01. Why Everything Is A List Of Numbers!?
Look around you for a moment. Almost everything you've interacted with can be placed into one of four broad kinds of data: numbers, images, audio, and text. At first glance, these look completely different. A photograph of a mountain does not resemble a paragraph of text. A piece of music does not look like a spreadsheet. And yet, inside a computer, all of them are treated in exactly the same way. But, why?
A computer does not understand images, sounds, or words. It does not understand meaning. It does not even understand numbers in the way humans do. At its core, a computer is a very fast calculator. It takes numbers as input, performs operations on them, and produces numbers as output. So if a computer is to store, analyze, or reason about images, audio, or text, each of these must first be converted into numbers. Everything must become a collection of numbers. This idea is so important that we will return to it again and again.
1.1 - Four Kinds Of Data
To make decisions, compare things, or optimize outcomes, we first need to represent the world using numbers.
1.1.1 - Numbers
Numbers are the most natural kind of data. They require no translation. When you measure temperature, count people, record prices, or track time, you are already working in the language that computers understand best. Let us start with a simple decision-making problem.
Cities as Numbers
Suppose you want to decide which city in the world would be a good place to live for a comfortable and healthy life. You could argue endlessly about culture, food, or history, but let us begin with something concrete. Assume your first filter is weather and environment. You decide to look at three quantities: Average temperature, Average humidity, and Air quality index. Each city can now be described using three numbers. For example, City A is \((30^{\circ} \text{C}, 55\%, 110)\).
Without realizing it, you have done something powerful. You have mapped each city to a point in three-dimensional space. Every city in the world is now just a point with three coordinates. Once this representation is in place, decision-making becomes simpler. You can define acceptable ranges for each quantity: temperature between two values, humidity below a certain level, and air quality better than a chosen threshold. Any city whose point lies outside these ranges can be discarded immediately.

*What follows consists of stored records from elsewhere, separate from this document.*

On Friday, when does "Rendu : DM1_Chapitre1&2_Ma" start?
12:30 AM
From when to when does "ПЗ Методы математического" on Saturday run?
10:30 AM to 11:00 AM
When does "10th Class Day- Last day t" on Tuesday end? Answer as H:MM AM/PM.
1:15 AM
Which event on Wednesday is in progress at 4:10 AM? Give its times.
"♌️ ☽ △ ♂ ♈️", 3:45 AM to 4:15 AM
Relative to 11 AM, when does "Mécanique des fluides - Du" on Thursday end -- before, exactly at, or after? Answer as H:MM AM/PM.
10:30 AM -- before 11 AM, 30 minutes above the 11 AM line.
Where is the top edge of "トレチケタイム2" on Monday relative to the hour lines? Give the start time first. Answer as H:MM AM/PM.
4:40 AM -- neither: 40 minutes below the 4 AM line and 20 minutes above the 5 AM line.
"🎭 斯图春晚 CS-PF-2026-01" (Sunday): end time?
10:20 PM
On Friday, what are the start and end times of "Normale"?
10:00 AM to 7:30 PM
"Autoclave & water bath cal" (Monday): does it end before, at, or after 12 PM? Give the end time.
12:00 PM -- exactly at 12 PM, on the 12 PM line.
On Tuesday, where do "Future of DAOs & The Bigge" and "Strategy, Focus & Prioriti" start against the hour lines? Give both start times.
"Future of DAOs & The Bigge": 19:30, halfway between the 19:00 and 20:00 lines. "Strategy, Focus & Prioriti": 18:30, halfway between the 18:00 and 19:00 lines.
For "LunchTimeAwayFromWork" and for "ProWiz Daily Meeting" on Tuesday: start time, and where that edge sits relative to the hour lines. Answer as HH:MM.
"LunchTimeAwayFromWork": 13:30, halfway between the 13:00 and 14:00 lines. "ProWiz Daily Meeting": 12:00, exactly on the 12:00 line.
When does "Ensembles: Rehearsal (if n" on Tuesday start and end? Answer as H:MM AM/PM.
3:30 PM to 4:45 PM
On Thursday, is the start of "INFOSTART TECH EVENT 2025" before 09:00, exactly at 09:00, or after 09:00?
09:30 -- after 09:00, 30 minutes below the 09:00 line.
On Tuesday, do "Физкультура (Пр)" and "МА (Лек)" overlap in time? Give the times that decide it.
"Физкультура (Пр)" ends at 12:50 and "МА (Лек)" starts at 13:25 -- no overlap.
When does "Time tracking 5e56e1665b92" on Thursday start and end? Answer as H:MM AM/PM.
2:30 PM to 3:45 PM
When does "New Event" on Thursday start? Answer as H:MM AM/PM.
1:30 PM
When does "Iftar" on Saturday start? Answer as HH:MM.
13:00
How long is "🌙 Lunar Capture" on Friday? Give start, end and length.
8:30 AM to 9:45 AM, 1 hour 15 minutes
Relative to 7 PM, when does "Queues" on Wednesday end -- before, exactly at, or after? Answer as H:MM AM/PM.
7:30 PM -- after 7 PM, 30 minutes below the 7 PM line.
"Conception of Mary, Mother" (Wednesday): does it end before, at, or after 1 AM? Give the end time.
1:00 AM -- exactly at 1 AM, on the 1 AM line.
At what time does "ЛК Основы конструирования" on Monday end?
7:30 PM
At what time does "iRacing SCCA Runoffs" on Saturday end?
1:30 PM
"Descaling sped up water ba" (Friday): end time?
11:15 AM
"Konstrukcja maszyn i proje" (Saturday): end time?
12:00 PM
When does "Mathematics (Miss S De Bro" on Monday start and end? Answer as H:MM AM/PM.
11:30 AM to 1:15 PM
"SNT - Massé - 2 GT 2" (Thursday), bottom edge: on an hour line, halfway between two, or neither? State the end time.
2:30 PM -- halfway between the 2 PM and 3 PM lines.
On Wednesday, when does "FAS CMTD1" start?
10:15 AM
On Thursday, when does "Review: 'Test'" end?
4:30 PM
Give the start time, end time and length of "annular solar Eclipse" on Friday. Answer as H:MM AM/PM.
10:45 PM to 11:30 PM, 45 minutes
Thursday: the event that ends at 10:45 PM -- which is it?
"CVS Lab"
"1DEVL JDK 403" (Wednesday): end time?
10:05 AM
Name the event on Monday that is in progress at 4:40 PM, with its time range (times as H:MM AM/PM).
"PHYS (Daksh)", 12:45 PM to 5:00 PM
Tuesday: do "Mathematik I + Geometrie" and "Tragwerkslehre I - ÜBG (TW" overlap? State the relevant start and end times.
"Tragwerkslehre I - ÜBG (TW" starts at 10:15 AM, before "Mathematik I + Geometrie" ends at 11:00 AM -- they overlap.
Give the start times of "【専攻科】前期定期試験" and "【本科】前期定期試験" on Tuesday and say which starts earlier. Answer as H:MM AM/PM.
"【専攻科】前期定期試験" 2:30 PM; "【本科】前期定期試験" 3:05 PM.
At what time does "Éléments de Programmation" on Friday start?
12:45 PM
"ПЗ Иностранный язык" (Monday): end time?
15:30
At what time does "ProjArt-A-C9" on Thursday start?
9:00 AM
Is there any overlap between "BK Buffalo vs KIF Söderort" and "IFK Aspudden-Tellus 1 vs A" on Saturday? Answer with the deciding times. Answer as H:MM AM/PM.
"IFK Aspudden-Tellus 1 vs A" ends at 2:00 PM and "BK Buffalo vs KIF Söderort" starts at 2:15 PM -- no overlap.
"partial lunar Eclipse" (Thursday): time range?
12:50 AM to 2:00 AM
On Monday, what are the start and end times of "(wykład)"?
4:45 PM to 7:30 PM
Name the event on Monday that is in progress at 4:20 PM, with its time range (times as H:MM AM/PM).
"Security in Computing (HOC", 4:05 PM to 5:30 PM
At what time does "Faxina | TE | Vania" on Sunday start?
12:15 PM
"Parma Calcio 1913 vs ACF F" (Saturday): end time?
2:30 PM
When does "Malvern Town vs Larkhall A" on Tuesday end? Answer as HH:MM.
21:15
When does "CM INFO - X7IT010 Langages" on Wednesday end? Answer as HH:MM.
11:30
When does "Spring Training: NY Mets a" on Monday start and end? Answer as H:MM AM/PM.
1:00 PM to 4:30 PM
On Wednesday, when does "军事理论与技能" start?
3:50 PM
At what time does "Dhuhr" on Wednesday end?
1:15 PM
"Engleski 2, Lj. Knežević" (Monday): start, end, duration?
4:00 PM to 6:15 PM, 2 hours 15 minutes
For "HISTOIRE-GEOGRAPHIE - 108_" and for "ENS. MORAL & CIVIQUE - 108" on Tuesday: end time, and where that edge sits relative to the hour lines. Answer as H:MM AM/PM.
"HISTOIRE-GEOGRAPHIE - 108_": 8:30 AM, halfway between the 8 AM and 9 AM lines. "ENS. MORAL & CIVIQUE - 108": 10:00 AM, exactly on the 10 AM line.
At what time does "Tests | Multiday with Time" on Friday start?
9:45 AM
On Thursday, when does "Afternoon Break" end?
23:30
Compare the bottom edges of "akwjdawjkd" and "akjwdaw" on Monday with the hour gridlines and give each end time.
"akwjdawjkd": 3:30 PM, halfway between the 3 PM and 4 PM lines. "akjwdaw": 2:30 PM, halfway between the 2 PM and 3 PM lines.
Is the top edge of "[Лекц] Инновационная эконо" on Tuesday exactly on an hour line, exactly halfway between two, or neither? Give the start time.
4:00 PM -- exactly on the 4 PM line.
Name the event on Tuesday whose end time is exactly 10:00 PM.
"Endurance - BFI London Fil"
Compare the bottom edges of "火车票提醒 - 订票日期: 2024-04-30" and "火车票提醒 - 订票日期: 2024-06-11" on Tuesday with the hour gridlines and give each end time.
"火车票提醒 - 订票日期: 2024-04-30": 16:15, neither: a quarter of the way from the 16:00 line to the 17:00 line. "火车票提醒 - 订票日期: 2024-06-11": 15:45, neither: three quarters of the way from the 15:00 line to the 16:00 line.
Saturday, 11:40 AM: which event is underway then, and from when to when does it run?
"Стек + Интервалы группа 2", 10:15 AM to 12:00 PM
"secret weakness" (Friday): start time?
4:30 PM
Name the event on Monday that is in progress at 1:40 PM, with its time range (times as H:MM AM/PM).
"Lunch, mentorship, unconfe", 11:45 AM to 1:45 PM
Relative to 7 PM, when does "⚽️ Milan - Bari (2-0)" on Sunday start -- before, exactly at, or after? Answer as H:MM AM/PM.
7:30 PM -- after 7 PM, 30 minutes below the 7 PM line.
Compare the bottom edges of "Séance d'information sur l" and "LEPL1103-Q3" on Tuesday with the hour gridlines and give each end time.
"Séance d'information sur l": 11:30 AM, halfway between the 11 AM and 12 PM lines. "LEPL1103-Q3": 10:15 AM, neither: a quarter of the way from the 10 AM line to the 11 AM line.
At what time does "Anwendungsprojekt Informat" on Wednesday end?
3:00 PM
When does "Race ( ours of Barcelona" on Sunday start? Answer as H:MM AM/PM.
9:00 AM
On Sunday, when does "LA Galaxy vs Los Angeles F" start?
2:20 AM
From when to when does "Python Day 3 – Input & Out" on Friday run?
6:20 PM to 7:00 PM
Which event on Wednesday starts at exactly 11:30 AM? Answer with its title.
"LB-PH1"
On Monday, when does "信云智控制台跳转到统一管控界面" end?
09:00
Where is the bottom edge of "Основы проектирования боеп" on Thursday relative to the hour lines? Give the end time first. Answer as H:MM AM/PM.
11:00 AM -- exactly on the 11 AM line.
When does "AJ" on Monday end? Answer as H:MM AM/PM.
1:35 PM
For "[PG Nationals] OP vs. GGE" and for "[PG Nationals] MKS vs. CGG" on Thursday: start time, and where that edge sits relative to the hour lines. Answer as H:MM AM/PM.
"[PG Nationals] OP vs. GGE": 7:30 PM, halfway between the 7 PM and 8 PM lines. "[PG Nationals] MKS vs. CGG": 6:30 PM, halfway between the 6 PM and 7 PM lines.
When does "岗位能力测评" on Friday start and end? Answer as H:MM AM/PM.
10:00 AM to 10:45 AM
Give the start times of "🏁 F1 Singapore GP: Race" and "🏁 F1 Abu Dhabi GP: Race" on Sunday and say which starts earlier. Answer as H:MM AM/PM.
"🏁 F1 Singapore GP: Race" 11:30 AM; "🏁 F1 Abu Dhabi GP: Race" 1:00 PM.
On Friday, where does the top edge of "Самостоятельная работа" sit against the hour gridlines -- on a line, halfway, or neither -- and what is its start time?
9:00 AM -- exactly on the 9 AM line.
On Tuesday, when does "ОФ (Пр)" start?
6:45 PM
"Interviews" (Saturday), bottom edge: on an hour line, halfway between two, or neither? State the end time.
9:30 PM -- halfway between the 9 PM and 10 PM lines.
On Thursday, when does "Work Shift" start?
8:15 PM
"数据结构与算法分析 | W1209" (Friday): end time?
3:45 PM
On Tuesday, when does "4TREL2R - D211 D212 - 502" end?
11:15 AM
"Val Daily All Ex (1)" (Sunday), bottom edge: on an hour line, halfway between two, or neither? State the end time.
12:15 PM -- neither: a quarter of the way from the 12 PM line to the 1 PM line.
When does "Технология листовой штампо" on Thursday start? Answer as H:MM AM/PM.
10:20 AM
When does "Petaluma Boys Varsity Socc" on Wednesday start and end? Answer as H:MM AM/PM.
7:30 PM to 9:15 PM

You have not chosen the best city yet, but you have reduced a complex real-world problem into a manageable mathematical one. The key idea is not the specific numbers. The key idea is that representing an object as a collection of numbers allows us to filter, compare, and analyze it systematically. Let's take a more complicated example.
Portfolios as Numbers
Imagine you manage several investment portfolios. Each portfolio contains a different set of stocks. For each stock, you collect its price data over the last 20 days. At first, this looks messy. Different portfolios contain different numbers of stocks. Each stock produces a time series of prices. The raw data is large and difficult to compare directly. So, we will make our lives easy with some number crunching!
For each portfolio, you can compute its total value for each of the last 20 days by adding the values of all stocks it contains. This gives you a sequence of 20 numbers per portfolio. From these 20 numbers, you now define two quantities:
- Reward: today’s value minus the value on day one
- Risk: the standard deviation of the 20 values
Every portfolio, no matter how complex, has now been reduced to an ordered pair: \(\text{(reward, risk)}\). This is a remarkable simplification. Hundreds or thousands of raw numbers are distilled into just two. If you plot these pairs on a two-dimensional plane, each portfolio becomes a point.
Markowitz's Efficient Portfolio Theory
The most interesting points lie along what is called the efficient frontier. These portfolios are optimal in the sense that: for a given level of risk, no other portfolio offers higher reward; and for a given level of reward, no other portfolio carries lower risk.
For example, \(P1\) is optimal for an investor who wants the lowest possible risk, even though the reward is modest. Moving to \(P2\) or \(P3\) increases risk, but also increases reward in the best possible way. In contrast, a point like \(P6\) is never a good choice, since there exists a point on the frontier with either higher reward at the same risk or lower risk for the same reward. The efficient frontier thus consists precisely of those points, like \(P1\) and \(P2\), that cannot be improved in upon returns without making a risk tradeoff.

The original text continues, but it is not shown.